The Castle was a steeper hike than the one in Bratislava but that was also after two nights on the beer. When paying in, I found the pretty woman of the two seemed to take a shine to me, complimenting my effort in Slovak and then emerging to help scan the ticket at the barriers outside. I was already ready to melt but then saw the climb went on. And on. Still, after a cooling-off period, I did the top tower and all. Mátušova veža. The top of the castle. The narrow stairways and doorways up there proved no obstacle to the young and ignorant. Twice, when I stepped back to let someone else in or out, the twenty and thirty somethings would pass my shoulder and drive on regardless.

A lone black goat was grazing on a grassy enclosure between ramparts. A Japanese couple got snapped (by me) while filming it. I’d got it too, just below where I was standing, while doing a three-sixty of the scene, but moved the camera away to give it some privacy during a call of nature.

On the way back down, I again passed the restaurant (Pod Hradom – ‘Under the Castle’) with the wedding party. I’d paused within earshot, out on the steep, damp lane, while climbing those steps and cobbles, just to listen to a Slovak folk song (kind of Jewish, I thought), which was accompanied by an accordion. There’s a big synagogue in the old town.
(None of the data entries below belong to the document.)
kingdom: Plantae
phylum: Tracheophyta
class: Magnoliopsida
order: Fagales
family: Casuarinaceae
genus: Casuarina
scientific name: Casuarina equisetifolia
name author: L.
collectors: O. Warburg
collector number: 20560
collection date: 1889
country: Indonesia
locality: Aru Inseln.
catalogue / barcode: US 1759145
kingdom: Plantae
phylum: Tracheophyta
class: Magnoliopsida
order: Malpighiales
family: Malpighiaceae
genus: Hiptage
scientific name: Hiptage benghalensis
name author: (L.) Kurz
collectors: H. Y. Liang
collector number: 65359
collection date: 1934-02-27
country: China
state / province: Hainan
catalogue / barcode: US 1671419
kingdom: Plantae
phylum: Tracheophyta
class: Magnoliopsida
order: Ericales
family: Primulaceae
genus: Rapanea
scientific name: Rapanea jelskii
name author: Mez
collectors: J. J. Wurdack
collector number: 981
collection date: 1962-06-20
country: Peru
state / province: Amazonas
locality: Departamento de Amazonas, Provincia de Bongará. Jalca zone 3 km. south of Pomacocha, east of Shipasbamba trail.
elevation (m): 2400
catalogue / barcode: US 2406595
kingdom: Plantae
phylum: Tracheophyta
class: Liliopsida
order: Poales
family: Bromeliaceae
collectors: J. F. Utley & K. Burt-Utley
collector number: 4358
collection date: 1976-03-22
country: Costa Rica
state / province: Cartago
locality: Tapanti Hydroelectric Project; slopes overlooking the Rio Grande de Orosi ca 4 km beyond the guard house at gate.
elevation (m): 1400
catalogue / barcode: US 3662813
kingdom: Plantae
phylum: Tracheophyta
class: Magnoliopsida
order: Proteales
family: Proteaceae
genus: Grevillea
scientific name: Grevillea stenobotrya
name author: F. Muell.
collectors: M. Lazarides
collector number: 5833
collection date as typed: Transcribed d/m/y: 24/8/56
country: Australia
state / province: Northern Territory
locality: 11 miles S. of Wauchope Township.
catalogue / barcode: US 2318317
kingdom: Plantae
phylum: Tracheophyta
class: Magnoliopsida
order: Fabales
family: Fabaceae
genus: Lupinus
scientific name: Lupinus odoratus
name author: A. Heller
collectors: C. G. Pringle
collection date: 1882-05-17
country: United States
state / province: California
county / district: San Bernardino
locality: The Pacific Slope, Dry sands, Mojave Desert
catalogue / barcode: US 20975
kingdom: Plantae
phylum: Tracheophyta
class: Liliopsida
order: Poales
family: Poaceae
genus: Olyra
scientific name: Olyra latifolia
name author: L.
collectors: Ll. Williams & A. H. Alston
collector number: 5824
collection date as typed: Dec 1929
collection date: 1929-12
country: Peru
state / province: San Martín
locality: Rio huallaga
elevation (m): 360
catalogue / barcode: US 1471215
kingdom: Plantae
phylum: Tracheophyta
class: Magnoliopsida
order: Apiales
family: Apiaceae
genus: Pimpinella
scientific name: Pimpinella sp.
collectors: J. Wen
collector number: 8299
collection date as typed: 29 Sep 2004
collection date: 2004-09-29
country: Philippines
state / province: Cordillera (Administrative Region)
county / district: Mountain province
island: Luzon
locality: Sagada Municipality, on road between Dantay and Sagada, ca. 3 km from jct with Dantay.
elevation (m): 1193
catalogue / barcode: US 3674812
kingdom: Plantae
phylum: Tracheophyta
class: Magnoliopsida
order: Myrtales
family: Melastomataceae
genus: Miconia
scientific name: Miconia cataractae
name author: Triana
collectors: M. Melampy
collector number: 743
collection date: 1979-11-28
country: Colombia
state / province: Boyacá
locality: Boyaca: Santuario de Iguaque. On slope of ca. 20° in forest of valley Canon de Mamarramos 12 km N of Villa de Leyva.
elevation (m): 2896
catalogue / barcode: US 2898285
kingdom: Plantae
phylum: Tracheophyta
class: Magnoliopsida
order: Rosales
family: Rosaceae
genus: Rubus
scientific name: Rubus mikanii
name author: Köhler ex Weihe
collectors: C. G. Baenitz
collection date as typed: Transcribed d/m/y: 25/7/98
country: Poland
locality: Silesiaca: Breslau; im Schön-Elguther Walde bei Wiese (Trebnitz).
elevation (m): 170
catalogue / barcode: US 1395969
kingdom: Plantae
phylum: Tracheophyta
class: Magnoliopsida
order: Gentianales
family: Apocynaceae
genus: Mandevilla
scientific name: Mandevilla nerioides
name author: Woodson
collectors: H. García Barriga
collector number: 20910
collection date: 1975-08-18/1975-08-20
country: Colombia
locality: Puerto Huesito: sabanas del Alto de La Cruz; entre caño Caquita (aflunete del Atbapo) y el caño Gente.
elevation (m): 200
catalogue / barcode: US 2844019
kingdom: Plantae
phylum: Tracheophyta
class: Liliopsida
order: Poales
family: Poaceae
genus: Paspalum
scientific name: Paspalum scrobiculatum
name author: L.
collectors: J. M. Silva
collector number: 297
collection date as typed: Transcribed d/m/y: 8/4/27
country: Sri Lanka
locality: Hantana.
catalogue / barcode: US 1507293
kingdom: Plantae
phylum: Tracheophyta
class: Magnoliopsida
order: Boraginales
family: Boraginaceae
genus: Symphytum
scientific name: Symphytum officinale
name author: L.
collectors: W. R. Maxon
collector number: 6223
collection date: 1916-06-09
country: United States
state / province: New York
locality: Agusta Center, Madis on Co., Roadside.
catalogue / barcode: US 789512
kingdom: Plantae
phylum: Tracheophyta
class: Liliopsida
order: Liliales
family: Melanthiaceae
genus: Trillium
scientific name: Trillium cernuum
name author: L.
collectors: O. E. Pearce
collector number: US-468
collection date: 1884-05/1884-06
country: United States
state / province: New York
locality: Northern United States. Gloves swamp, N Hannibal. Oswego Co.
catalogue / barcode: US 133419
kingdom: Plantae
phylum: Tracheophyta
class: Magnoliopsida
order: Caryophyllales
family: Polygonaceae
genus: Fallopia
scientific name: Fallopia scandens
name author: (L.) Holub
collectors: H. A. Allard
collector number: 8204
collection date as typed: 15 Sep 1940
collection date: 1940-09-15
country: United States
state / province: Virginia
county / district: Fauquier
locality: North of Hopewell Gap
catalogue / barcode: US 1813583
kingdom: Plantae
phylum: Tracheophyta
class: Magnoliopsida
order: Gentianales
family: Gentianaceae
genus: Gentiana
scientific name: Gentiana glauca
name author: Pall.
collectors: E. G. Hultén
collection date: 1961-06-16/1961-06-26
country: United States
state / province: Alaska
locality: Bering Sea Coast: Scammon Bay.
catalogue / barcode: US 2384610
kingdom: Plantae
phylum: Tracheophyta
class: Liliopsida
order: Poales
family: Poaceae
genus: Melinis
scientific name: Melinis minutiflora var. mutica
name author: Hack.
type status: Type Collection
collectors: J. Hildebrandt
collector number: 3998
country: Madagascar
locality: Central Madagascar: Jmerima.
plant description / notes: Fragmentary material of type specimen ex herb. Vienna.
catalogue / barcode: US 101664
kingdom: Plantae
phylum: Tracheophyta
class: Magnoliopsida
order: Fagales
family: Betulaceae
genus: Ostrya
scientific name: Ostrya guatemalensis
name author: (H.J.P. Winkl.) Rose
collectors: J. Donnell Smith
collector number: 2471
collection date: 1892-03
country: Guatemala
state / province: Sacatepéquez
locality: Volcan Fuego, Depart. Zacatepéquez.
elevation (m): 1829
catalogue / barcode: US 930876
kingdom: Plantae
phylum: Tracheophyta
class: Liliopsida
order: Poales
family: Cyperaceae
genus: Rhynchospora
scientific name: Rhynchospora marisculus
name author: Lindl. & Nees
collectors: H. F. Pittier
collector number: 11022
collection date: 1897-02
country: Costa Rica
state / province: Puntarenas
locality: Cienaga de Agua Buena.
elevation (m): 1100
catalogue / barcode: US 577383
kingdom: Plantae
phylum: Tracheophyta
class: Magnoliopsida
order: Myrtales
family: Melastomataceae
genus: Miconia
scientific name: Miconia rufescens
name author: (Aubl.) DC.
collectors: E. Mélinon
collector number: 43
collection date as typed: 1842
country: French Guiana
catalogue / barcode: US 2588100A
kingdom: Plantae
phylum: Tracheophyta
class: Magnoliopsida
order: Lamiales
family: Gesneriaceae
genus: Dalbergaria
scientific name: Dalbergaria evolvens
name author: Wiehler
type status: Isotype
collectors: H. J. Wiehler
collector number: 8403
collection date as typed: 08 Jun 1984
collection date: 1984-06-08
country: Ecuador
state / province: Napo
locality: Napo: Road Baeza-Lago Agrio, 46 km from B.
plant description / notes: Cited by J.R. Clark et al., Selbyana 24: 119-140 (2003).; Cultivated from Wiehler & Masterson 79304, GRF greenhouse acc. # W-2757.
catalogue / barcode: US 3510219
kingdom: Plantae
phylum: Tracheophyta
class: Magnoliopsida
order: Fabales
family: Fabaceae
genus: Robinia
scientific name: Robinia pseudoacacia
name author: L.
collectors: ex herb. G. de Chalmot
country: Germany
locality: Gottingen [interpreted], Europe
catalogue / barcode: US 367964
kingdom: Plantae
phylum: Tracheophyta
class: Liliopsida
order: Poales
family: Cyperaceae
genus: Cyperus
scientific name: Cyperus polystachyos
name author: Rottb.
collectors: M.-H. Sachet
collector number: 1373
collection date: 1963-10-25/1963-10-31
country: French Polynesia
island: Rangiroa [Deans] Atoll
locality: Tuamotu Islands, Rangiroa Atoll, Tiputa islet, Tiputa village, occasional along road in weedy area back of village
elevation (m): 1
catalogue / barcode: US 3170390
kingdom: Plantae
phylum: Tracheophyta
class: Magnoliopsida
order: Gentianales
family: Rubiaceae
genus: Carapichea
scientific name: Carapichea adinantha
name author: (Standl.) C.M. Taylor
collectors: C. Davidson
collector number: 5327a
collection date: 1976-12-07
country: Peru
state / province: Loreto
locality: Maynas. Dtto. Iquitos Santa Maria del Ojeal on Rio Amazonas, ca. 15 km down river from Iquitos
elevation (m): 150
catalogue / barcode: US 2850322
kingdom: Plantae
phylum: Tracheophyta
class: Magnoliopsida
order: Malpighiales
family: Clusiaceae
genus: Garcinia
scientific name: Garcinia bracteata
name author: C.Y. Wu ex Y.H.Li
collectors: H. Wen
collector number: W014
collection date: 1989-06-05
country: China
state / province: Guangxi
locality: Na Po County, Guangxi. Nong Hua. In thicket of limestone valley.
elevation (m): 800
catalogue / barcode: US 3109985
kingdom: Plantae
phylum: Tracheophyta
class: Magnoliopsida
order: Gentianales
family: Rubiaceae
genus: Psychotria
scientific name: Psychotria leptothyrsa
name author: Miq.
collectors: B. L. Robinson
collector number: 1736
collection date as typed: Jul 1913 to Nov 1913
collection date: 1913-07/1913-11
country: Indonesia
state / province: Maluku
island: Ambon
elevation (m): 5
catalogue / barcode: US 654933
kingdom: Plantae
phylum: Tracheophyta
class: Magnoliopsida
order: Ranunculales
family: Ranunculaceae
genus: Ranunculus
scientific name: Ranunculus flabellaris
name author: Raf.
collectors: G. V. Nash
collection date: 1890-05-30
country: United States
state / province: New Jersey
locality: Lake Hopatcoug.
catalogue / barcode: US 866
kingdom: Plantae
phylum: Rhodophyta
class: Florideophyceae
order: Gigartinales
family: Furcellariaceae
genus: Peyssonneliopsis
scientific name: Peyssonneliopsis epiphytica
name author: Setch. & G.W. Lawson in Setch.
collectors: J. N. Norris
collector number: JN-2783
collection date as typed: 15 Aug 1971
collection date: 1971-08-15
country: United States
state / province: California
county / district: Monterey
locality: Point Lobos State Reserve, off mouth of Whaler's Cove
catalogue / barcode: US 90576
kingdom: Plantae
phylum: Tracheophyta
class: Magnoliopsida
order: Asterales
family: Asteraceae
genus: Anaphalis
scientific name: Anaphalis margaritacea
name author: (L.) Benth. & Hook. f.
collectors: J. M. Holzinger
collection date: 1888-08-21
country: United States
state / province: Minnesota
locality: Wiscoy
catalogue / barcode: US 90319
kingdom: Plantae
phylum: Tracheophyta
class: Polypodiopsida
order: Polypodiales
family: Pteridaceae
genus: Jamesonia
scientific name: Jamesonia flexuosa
Back at the hotel I slept for an hour to catch up on that and then I went to the Lanius Pivovar for an evening meal: a fine steak with grilled veg for less than twenty and a couple of beers for an added fiver. I called it a night at half past nine. Wrote some notes and went easy on the mini-bar. A bath soak would begin a long day before nine in the morning, before three trains, then a flight, then a 200 km drive home.